Developing a way to reliably produce haematopoietic stem cells is a bloody tough problem. Unlike most tissues, cells of the haematopoietic system emerge from several embryonic sites and then circulate through the body. This mobility has perplexed researchers, who hope that mimicking the in vivo environment will help them culture these stem cells. Now, two British research teams report in Cell Stem Cell their complementary techniques for isolating these cells. These methods could form the lifeblood of creating easier alternatives to bone marrow transplantation.

Alexander Medvinsky and his colleagues at the University of Edinburgh, UK, went straight to the heart of haematopoietic stem (HS) cell development — the aorta-gonad-mesonephros (AGM) region, where the first multipotent HS cells are thought to arise in the embryo. By dissociating and reconstructing the mouse AGM region's three-dimensional structure, the researchers developed a new method to expand and track the development of HS cells. They eventually tracked down a population of cells containing markers and generally found on separate types of cells1.

“Medvinsky characterized a cell that's wearing two hats: it's an endothelial cell and a blood cell,” says M. William Lensch, of Children's Hospital Boston and the Harvard Medical School, both in Massachusetts. “When you see a cell like this, it lends credibility [to the idea] that they develop directly from the vasculature” rather than from elsewhere in the developing embryo.

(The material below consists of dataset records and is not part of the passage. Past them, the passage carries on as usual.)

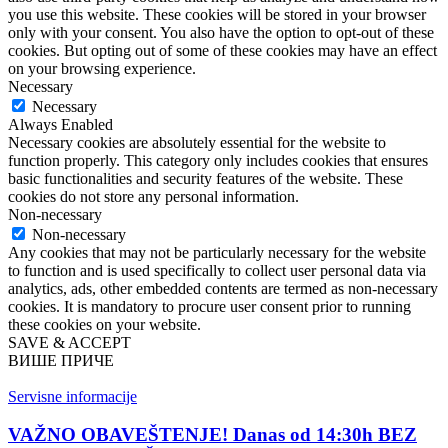
you use this website. These cookies will be stored in your browser
only with your consent. You also have the option to opt-out of these
cookies. But opting out of some of these cookies may have an effect
on your browsing experience.
Necessary
Necessary
Always Enabled
Necessary cookies are absolutely essential for the website to
function properly. This category only includes cookies that ensures
basic functionalities and security features of the website. These
cookies do not store any personal information.
Non-necessary
Non-necessary
Any cookies that may not be particularly necessary for the website
to function and is used specifically to collect user personal data via
analytics, ads, other embedded contents are termed as non-necessary
cookies. It is mandatory to procure user consent prior to running
these cookies on your website.
SAVE & ACCEPT
ВИШЕ ПРИЧЕ
Servisne informacije
VAŽNO OBAVEŠTENJE! Danas od 14:30h BEZ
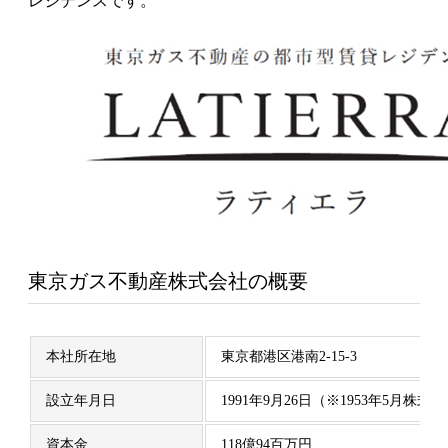
レジデンスです。
東京ガス不動産株式会社の概要
本社所在地
東京都港区港南2-15-3
設立年月日
1991年9月26日（※1953年5月
資本金
118億94百万円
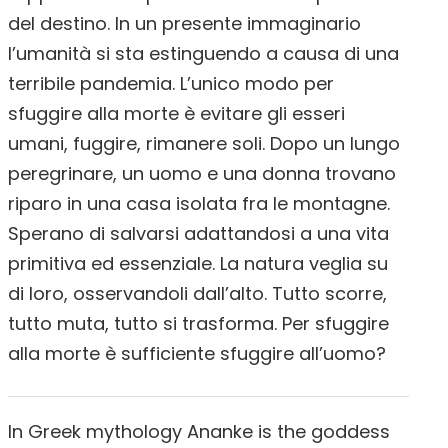
del destino. In un presente immaginario
l’umanità si sta estinguendo a causa di una
terribile pandemia. L’unico modo per
sfuggire alla morte è evitare gli esseri
umani, fuggire, rimanere soli. Dopo un lungo
peregrinare, un uomo e una donna trovano
riparo in una casa isolata fra le montagne.
Sperano di salvarsi adattandosi a una vita
primitiva ed essenziale. La natura veglia su
di loro, osservandoli dall’alto. Tutto scorre,
tutto muta, tutto si trasforma. Per sfuggire
alla morte è sufficiente sfuggire all’uomo?
In Greek mythology Ananke is the goddess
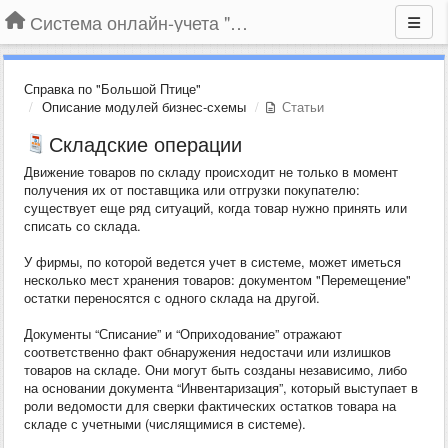
Система онлайн-учета "Большая Птица"
Справка по "Большой Птице"
Описание модулей бизнес-схемы
Статьи
Складские операции
Движение товаров по складу происходит не только в момент
получения их от поставщика или отгрузки покупателю:
существует еще ряд ситуаций, когда товар нужно принять или
списать со склада.
У фирмы, по которой ведется учет в системе, может иметься
несколько мест хранения товаров: документом "Перемещение"
остатки переносятся с одного склада на другой.
Документы “Списание” и “Оприходование” отражают
соответственно факт обнаружения недостачи или излишков
товаров на складе. Они могут быть созданы независимо, либо
на основании документа “Инвентаризация”, который выступает в
роли ведомости для сверки фактических остатков товара на
складе с учетными (числящимися в системе).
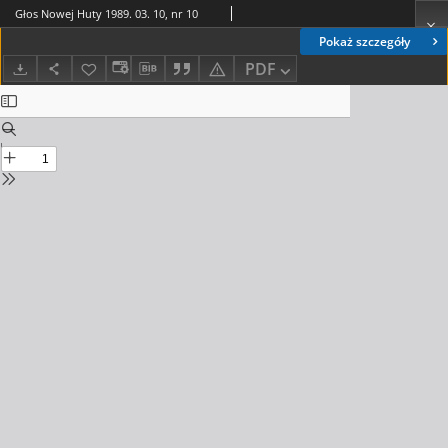
Głos Nowej Huty 1989. 03. 10, nr 10
Pokaż szczegóły
PDF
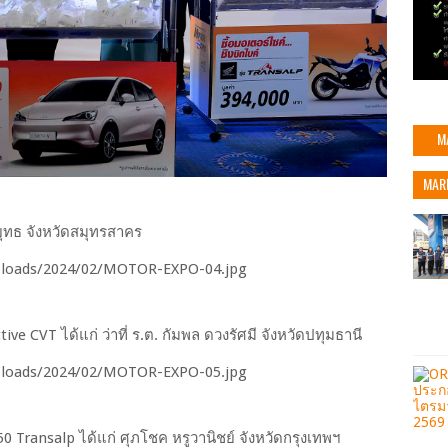
M
MAR
ุทธ จังหวัดสมุทรสาคร
ive CVT ได้แก่ ว่าที่ ร.ต. กัมพล ดวงรัศมี จังหวัดปทุมธานี
0 Transalp ได้แก่ ศุภโชค หรูวานิชย์ จังหวัดกรุงเทพฯ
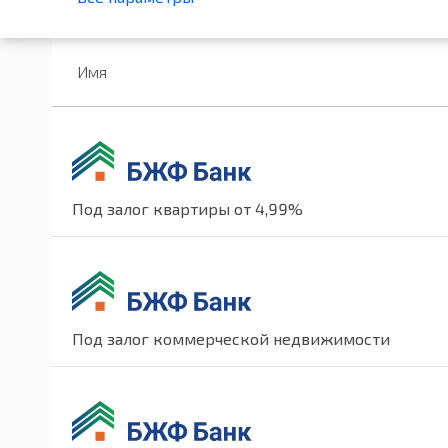
Имя
Под залог квартиры от 4,99%
Под залог коммерческой недвижимости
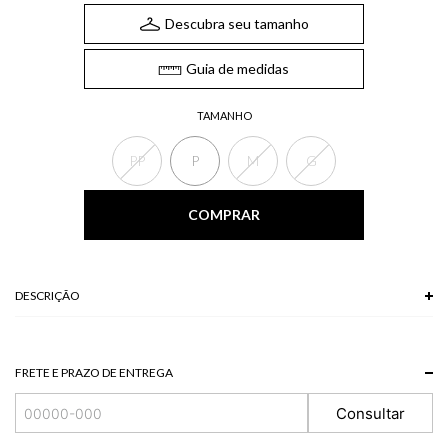
Descubra seu tamanho
Guia de medidas
TAMANHO
PP
P
M
G
COMPRAR
DESCRIÇÃO
A mini saia possui franzimento em todo seu comprimento, babados frontais,
que dão um charme extra à peça e recorte traseiro. invista nessa peça para
compor os seus melhores looks de inverno!
FRETE E PRAZO DE ENTREGA
*A tonalidade das cores pode variar de acordo com a sua tela/monitor.
Consultar
94% VISCOSE + 6% ELASTANO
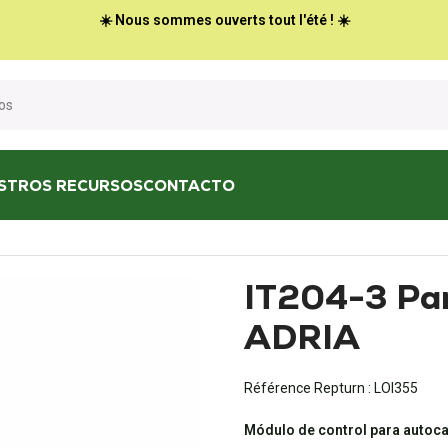
☀️ Nous sommes ouverts tout l'été ! ☀️
STROS RECURSOS
CONTACTO
 control ADRIA
IT204-3 Pan
ADRIA
Référence Repturn :
LOI355
Módulo de control para autoc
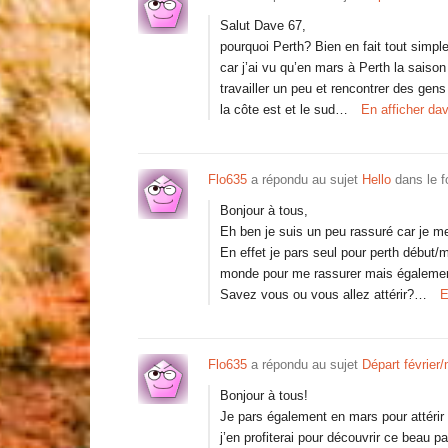
Salut Dave 67,
pourquoi Perth? Bien en fait tout simp
car j’ai vu qu’en mars à Perth la saiso
travailler un peu et rencontrer des gens
la côte est et le sud…
En afficher da
Flo635
a répondu au sujet
Hello
dans le 
Bonjour à tous,
Eh ben je suis un peu rassuré car je m
En effet je pars seul pour perth début/m
monde pour me rassurer mais également 
Savez vous ou vous allez attérir?…
E
Flo635
a répondu au sujet
Départ février
Bonjour à tous!
Je pars également en mars pour attérir 
j’en profiterai pour découvrir ce beau p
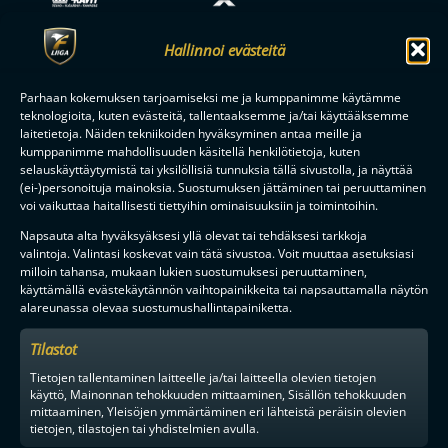
Hallinnoi evästeitä
Parhaan kokemuksen tarjoamiseksi me ja kumppanimme käytämme
teknologioita, kuten evästeitä, tallentaaksemme ja/tai käyttääksemme
laitetietoja. Näiden tekniikoiden hyväksyminen antaa meille ja
kumppanimme mahdollisuuden käsitellä henkilötietoja, kuten
selauskäyttäytymistä tai yksilöllisiä tunnuksia tällä sivustolla, ja näyttää
(ei-)personoituja mainoksia. Suostumuksen jättäminen tai peruuttaminen
voi vaikuttaa haitallisesti tiettyihin ominaisuuksiin ja toimintoihin.
Napsauta alta hyväksyäksesi yllä olevat tai tehdäksesi tarkkoja
valintoja. Valintasi koskevat vain tätä sivustoa. Voit muuttaa asetuksiasi
MAAILMAN VIIHDYTTÄVINTÄ SALIBANDYA
milloin tahansa, mukaan lukien suostumuksesi peruuttaminen,
käyttämällä evästekäytännön vaihtopainikkeita tai napsauttamalla näytön
alareunassa olevaa suostumushallintapainiketta.
Tilastot
SEURAA MEITÄ SOMESSA
Tietojen tallentaminen laitteelle ja/tai laitteella olevien tietojen
käyttö, Mainonnan tehokkuuden mittaaminen, Sisällön tehokkuuden
mittaaminen, Yleisöjen ymmärtäminen eri lähteistä peräisin olevien
tietojen, tilastojen tai yhdistelmien avulla.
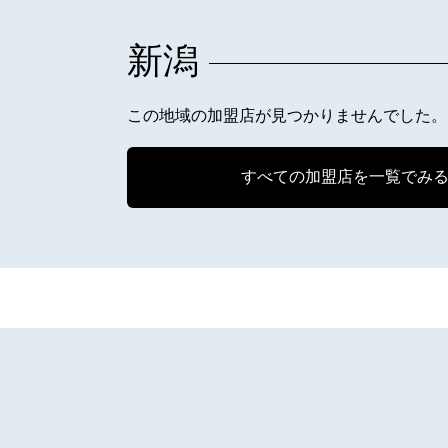
新潟
この地域の加盟店が見つかりませんでした。
すべての加盟店を一覧でみ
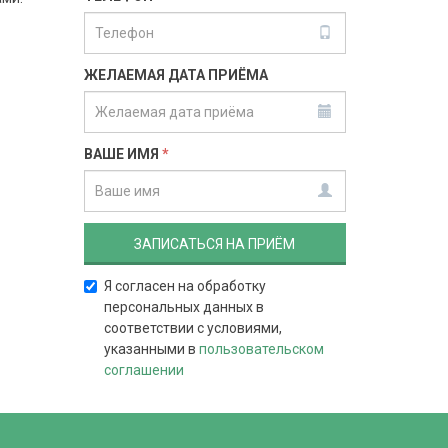
ЖЕЛАЕМАЯ ДАТА ПРИЁМА
ВАШЕ ИМЯ
*
Я согласен на обработку
персональных данных в
соответствии с условиями,
указанными в
пользовательском
соглашении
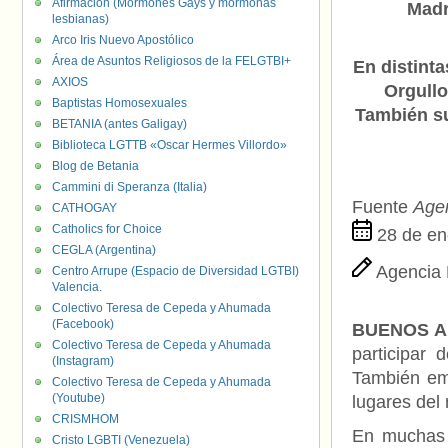
Afirmación (Mormones Gays y mormonas
Madr
lesbianas)
Arco Iris Nuevo Apostólico
Área de Asuntos Religiosos de la FELGTBI+
En distinta
AXIOS
Orgullo
Baptistas Homosexuales
También su
BETANIA (antes Galigay)
Biblioteca LGTTB «Oscar Hermes Villordo»
Blog de Betania
Cammini di Speranza (Italia)
Fuente
Age
CATHOGAY
Catholics for Choice
28 de en
CEGLA (Argentina)
Agencia 
Centro Arrupe (Espacio de Diversidad LGTBI)
Valencia.
Colectivo Teresa de Cepeda y Ahumada
(Facebook)
BUENOS AI
Colectivo Teresa de Cepeda y Ahumada
participar 
(Instagram)
También emp
Colectivo Teresa de Cepeda y Ahumada
(Youtube)
lugares del
CRISMHOM
En muchas l
Cristo LGBTI (Venezuela)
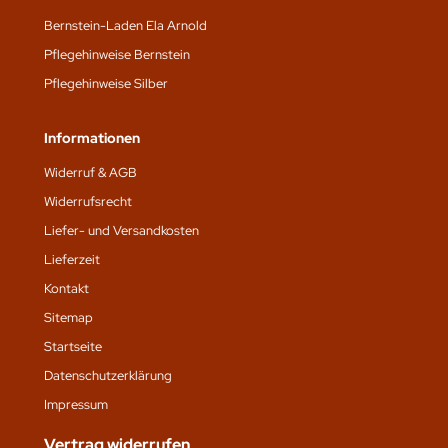
Bernstein-Laden Ela Arnold
Pflegehinweise Bernstein
Pflegehinweise Silber
Informationen
Widerruf & AGB
Widerrufsrecht
Liefer- und Versandkosten
Lieferzeit
Kontakt
Sitemap
Startseite
Datenschutz­erklärung
Impressum
Vertrag widerrufen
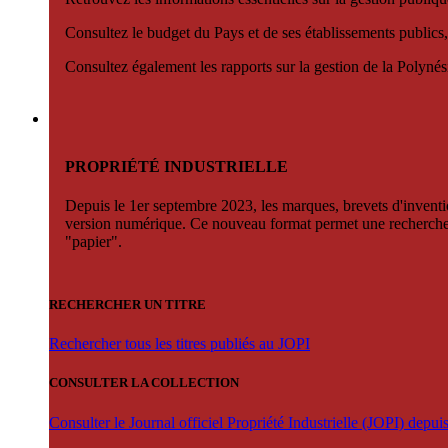
Consultez le budget du Pays et de ses établissements publics,
Consultez également les rapports sur la gestion de la Polyn
PROPRIÉTÉ INDUSTRIELLE
Depuis le 1er septembre 2023, les marques, brevets d'invention
version numérique. Ce nouveau format permet une recherche par 
"papier".
RECHERCHER UN TITRE
Rechercher tous les titres publiés au JOPI
CONSULTER LA COLLECTION
Consulter le Journal officiel Propriété Industrielle (JOPI) depu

Medvinsky's population of cells contained one marker associated with the inner lining of blood vessels (vascular endothelial cadherin (VE-cadherin)) and another one (CD45) specific to blood cells themselves; he thought that these cells might constitute pre-HS cell progenitors capable of acquiring stem cell function. Indeed, when he injected the VE-cadherin+/CD45+ cells into irradiated mice, the cells rapidly developed into a large pool of definitive HS cells that restored haematopoiesis. Because these cells mature within the AGM microenvironment, this constitutes an active niche that drives the specification of fully mature HS cells, says Medvinsky.

Rather than trying to isolate HS cells directly, a team led by Majlinda Lako of Newcastle University, in Newcastle upon Tyne, UK, developed a relatively efficient way of coaxing haematopoietic differentiation from human embryonic stem (hES) cells. They cocultured hES cells with AGM-derived stromal cell lines and found that haematopoietic activity increased at least 31-fold compared with that seen using previous coculturing methods2. They then injected the induced hES cells into the femurs of immunocompromised mice and found substantially greater engraftment efficiencies than those previously reported for cells cocultured with other cell lines. Finally, Lako's group screened around 40 signaling molecules for positive enhancers of haematopoietic differentiation and flagged the transcription factors TGF-β1 and TGF-β3 as the most efficient inducers of haematopoiesis.

Together, the studies show that nascent cells must mature within the proper context to become definitive HS cells regardless of whether you start with pre-HS cells or hES cells, says Hanna Mikkola, of the University of California, Los Angeles. “The message from both papers is you really need to have the correct embryonic environment for functional maturation in culture.”

The question of how that maturation occurs remains unanswered. The TGF family members identified by Lako are probably involved, Mikkola says, but she doubts these factors tell the whole story. Lako agrees. As a follow-up, Lako's group is currently sifting through a library of other candidate factors, including calcium signaling molecules and insulin-like growth factors, for other key regulators of HS cell development.

Lako's results are impressive, says Medvinsky. But he thinks that coculturing hES cells with his VE-cadherin+/CD45+ cells could be even more successful. “With our system we might be able to produce a better outcome.” Lako, however, suspects her stromal cell lines may already contain some of Medvinsky's 'niche factors'. “It's very likely that we're using the same signals to induce our human ES cells,” she says.

In either case, both authors recognize that more work will be needed to nail down the molecular cues before fully transplantable HS cells can be cultured. “Because you can do this all in a lab dish now, you have the ability to really focus on what the molecules are,” notes Lensch. These two studies now inject new blood into achieving that goal.